I had noticed the flicker of
headlights next to me but never realised there were not facing forward. Andrew
has lost it in the bend, front wheel drive just through in the towel, and
T-Boned me at 140. The force shoved me up onto the median which was lined with
trees – my focus now struggling to zone in on the trees and not the cyclone of
shrapnel following me on my left. ZX saved me that night – if I had hit a tree
it would have been tickets. I came to a halt about 500m down the road. She was
all bust up on her left flank and limping. I looked in my mirror and the Polo
has just come to a stop – it rolled 5 or 6 times. Police told us that, at
impact, the front left wheel collapsed from the force leading the nose to dig
into the surface. That gripped and flipped the car and its three occupants –
flic-flak style - with so much momentum the Polo began undressing itself. I ran
up and helped Andrew and his back seat passenger out. They were ok – shaken up
but ok. The front passenger was not responding. His head had been beaten open
and he was limp. We couldn’t get the door open – I ran around the other side and sat in the driver’s chair – felt for a
pulse…as faint as fart in a perfume factory…but it was there. Propped his head
up hoping to slow the bleeding and called emergency services.
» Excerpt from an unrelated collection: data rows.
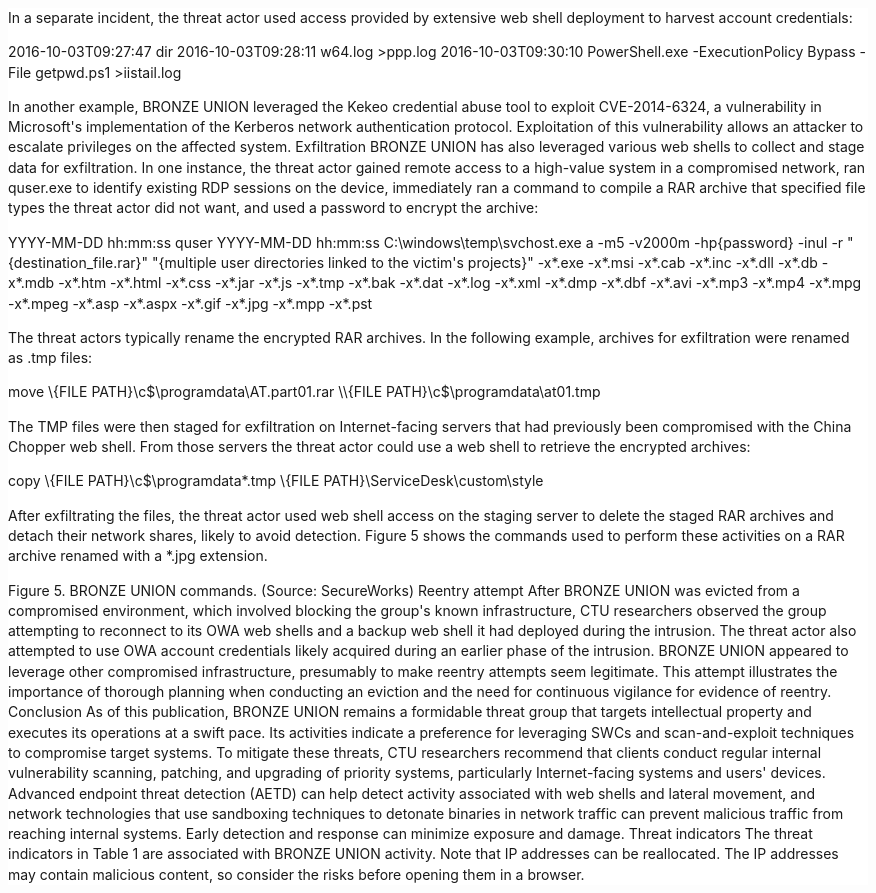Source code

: In a separate incident, the threat actor used access provided by extensive web shell deployment to harvest account credentials:

2016-10-03T09:27:47   dir
2016-10-03T09:28:11   w64.log >ppp.log
2016-10-03T09:30:10     PowerShell.exe -ExecutionPolicy Bypass -File getpwd.ps1 >iistail.log


In another example, BRONZE UNION leveraged the Kekeo credential abuse tool to exploit CVE-2014-6324, a vulnerability in Microsoft's implementation of the Kerberos network authentication protocol. Exploitation of this vulnerability allows an attacker to escalate privileges on the affected system.
Exfiltration
BRONZE UNION has also leveraged various web shells to collect and stage data for exfiltration. In one instance, the threat actor gained remote access to a high-value system in a compromised network, ran quser.exe to identify existing RDP sessions on the device, immediately ran a command to compile a RAR archive that specified file types the threat actor did not want, and used a password to encrypt the archive:

YYYY-MM-DD hh:mm:ss     quser
YYYY-MM-DD hh:mm:ss     C:\windows\temp\svchost.exe a -m5 -v2000m -hp{password} -inul -r "{destination_file.rar}" "{multiple user directories linked to the victim's projects}" -x*.exe -x*.msi -x*.cab -x*.inc -x*.dll -x*.db -x*.mdb -x*.htm -x*.html -x*.css -x*.jar -x*.js -x*.tmp -x*.bak -x*.dat -x*.log -x*.xml -x*.dmp -x*.dbf -x*.avi -x*.mp3 -x*.mp4 -x*.mpg -x*.mpeg -x*.asp -x*.aspx -x*.gif -x*.jpg -x*.mpp -x*.pst


The threat actors typically rename the encrypted RAR archives. In the following example, archives for exfiltration were renamed as .tmp files:

move \\{FILE PATH}\c$\programdata\AT.part01.rar  \\{FILE PATH}\c$\programdata\at01.tmp

The TMP files were then staged for exfiltration on Internet-facing servers that had previously been compromised with the China Chopper web shell. From those servers the threat actor could use a web shell to retrieve the encrypted archives:

copy \\{FILE PATH}\c$\programdata\*.tmp \\{FILE PATH}\ServiceDesk\custom\style

After exfiltrating the files, the threat actor used web shell access on the staging server to delete the staged RAR archives and detach their network shares, likely to avoid detection. Figure 5 shows the commands used to perform these activities on a RAR archive renamed with a *.jpg extension.

Figure 5. BRONZE UNION commands. (Source: SecureWorks)
Reentry attempt
After BRONZE UNION was evicted from a compromised environment, which involved blocking the group's known infrastructure, CTU researchers observed the group attempting to reconnect to its OWA web shells and a backup web shell it had deployed during the intrusion. The threat actor also attempted to use OWA account credentials likely acquired during an earlier phase of the intrusion. BRONZE UNION appeared to leverage other compromised infrastructure, presumably to make reentry attempts seem legitimate. This attempt illustrates the importance of thorough planning when conducting an eviction and the need for continuous vigilance for evidence of reentry.
Conclusion
As of this publication, BRONZE UNION remains a formidable threat group that targets intellectual property and executes its operations at a swift pace. Its activities indicate a preference for leveraging SWCs and scan-and-exploit techniques to compromise target systems. To mitigate these threats, CTU researchers recommend that clients conduct regular internal vulnerability scanning, patching, and upgrading of priority systems, particularly Internet-facing systems and users' devices. Advanced endpoint threat detection (AETD) can help detect activity associated with web shells and lateral movement, and network technologies that use sandboxing techniques to detonate binaries in network traffic can prevent malicious traffic from reaching internal systems. Early detection and response can minimize exposure and damage.
Threat indicators
The threat indicators in Table 1 are associated with BRONZE UNION activity. Note that IP addresses can be reallocated. The IP addresses may contain malicious content, so consider the risks before opening them in a browser.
While this was happening our third passenger completely flipped out and
just walked across the road, hoped over some guys’ wall and knocked on their
back door. What a tool – he just disappeared completely. Andrew and I got
together to make sure our story made sense to the Police before they arrived to
question us. And it did. He was my mate and I will always back my mate – even
if He has retarded illusions of Collin McRae. It all went well with the Poe Poe
until a nearby car guard – an old white grandpa, came over to us. I don’t know why –
maybe to repent for his sins. I stood there in his putrefied sherry-death odour
while he laid the story straight with the five o.
For an old drunk bugger – his sight was impeccable.